** Start Article **

SC: They’re quite long and complex
Ch: Well just for the purpose of the people who haven’t got a copy of them do you want to give a quick summary of them so they know the nature of the questions. Just give us a summary of the areas.
SC: Question 1 relates to the legal standing of the licenses held by Fortitude Minerals through its subsidiary Zebra Copper. It quotes one of the ‘agreement for sale’ sections of the purchase contract for Zebra copper purchasing a number of these mineral licenses from various parties. The quote’s quite long so I won’t read it out I’ll just get to the relevant questions.
The licenses refer to all of those held by Zebra Copper, what is the commencement date of those licenses currently held?
MS: Oh right, do you want me to go through each of these one by one? I prefer to go all through all the questions then we’ll do it at the end.
Ch: OK.
SC: What is the current legal standing of the mineral licenses held within Fortitude Minerals and its subsidiaries, specifically, are all titles that have been acquired by Fortitude free of Liens?
Are they in good standing with full force and effect?
Will a search of the Mining and Geology Department records in Angola confirm Fortitude’s, or its subsidiaries’, name on the licenses?
Will it confirm that both the vendor and Fortitude have complied with all the obligations and laws in relation to the tenements?
And does the company, namely Fortitude, operate in Angola in accordance with the requirements of the Angolan National Private Investment body?
Two further questions or rather points on this question:
Are copies of those licenses and/or the transfer documents available for perusal by the company’s auditors at the Cityview Perth office?
If not can they be tabled to the auditors and will the Managing Director give an undertaking to do so in a timely manner?
MS: Is that it?
SC: Yes that’s the first question
Ch: Do you want to deal with the rest of your issues and come back and visit this in normal business.
SC: Well that’s up to Mark if he wants to address that question now
MS: I just don’t want to keep jumping up and down
Ch: Why don’t you finish off if you like?
SC: Ok, I have quite a few matters so… I’ll finish these two questions that are tabled then
MS: Well actually I’m quite happy to or we’ll lose the thread..OK?
SueTurner (ST): Mr Chairman may I join Steve at the podium please?
Ch: Well let’s just deal… we don’t want to turn this into a circus here
ST: No..I just thought..(gets interrupted by Chair)
Ch: We’re one speaker at a time that’s what I’m going to have… the second thing is, Mark’s going to deal with these questions now.

** End Article **

> [To do]
• A. Answer these questions from the transcript, please:
(i) Through which subsidiary does Fortitude Minerals hold its licenses?
(ii) At which office does SC ask whether copies of the licenses or transfer documents are available to the auditors?
(iii) Whom does Sue Turner ask to join at the podium?
• B. Decide whether each statement agrees with the transcript, and quote the words that settle it.
(i) SC reads out the full quote from the purchase contract.
(ii) The Chair allows Sue Turner to join SC at the podium.
(iii) The Chair says Mark will deal with the questions now.

** Start Source excerpt **

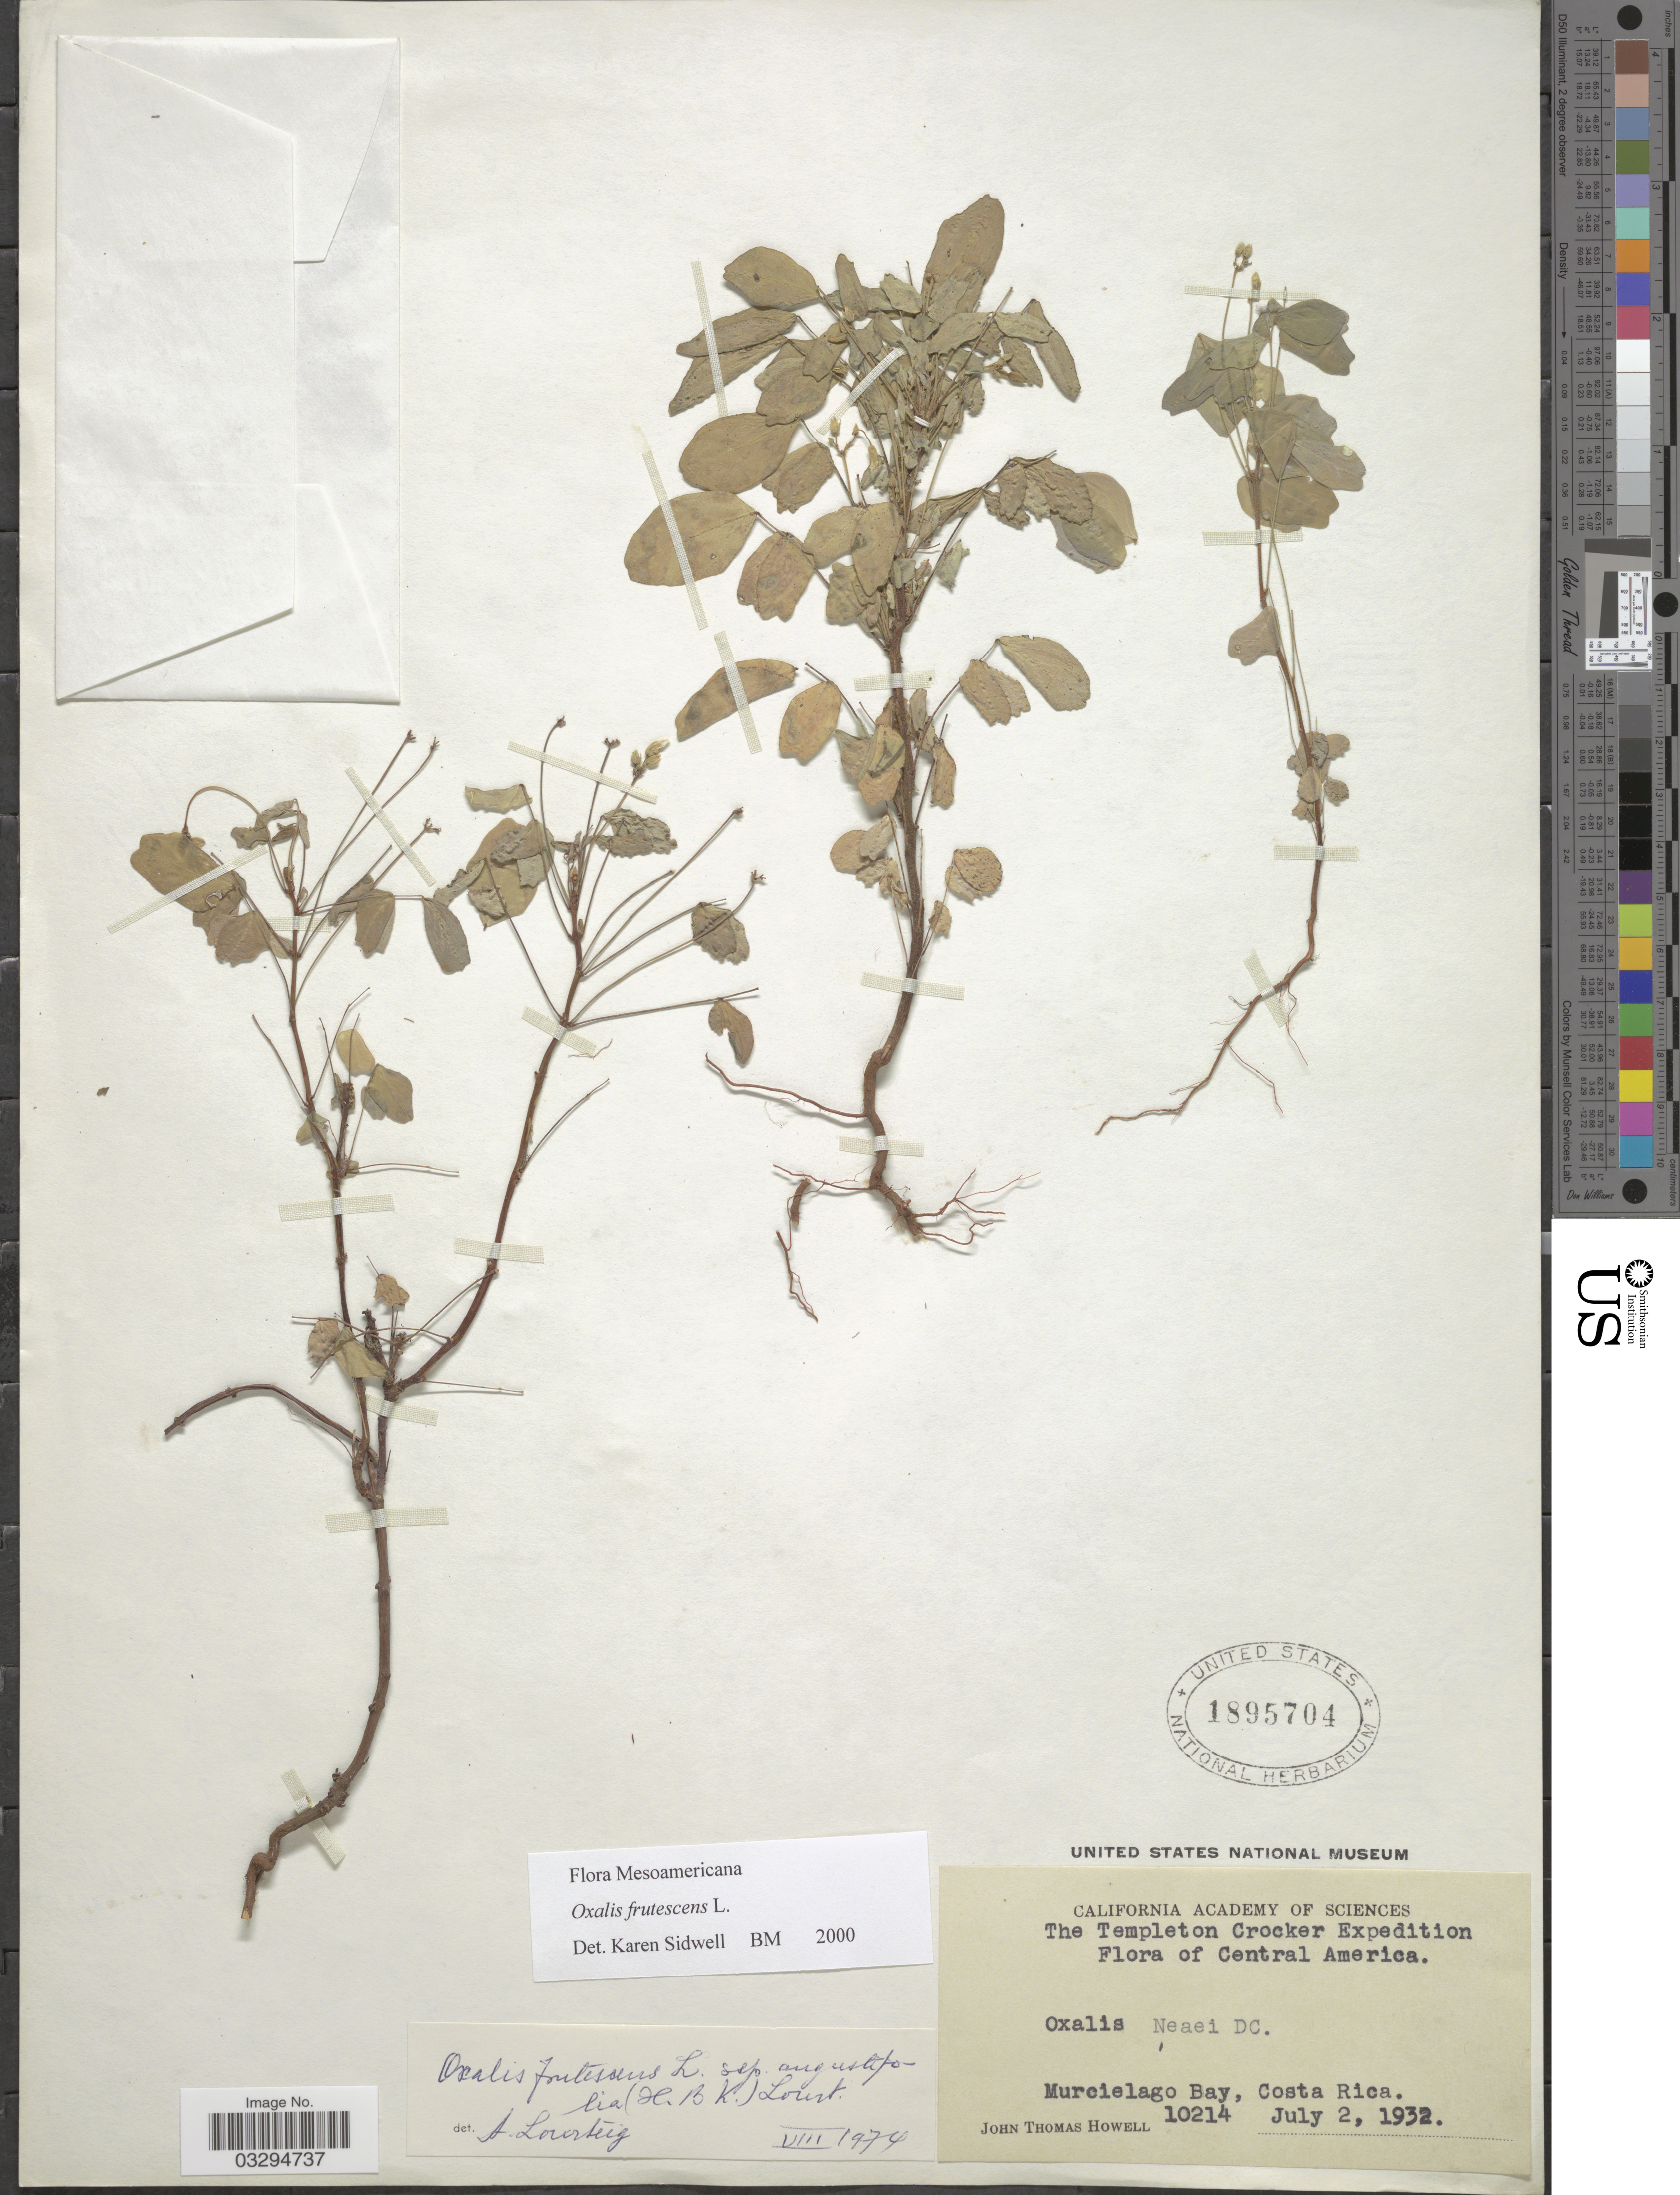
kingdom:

** End Source excerpt **

> [Responses]
• A.
(i) Zebra Copper
(ii) The Cityview Perth office
(iii) Steve

• B.
(i) No: "The quote’s quite long so I won’t read it out"
(ii) No: "We’re one speaker at a time"
(iii) Yes: "Mark’s going to deal with these questions now."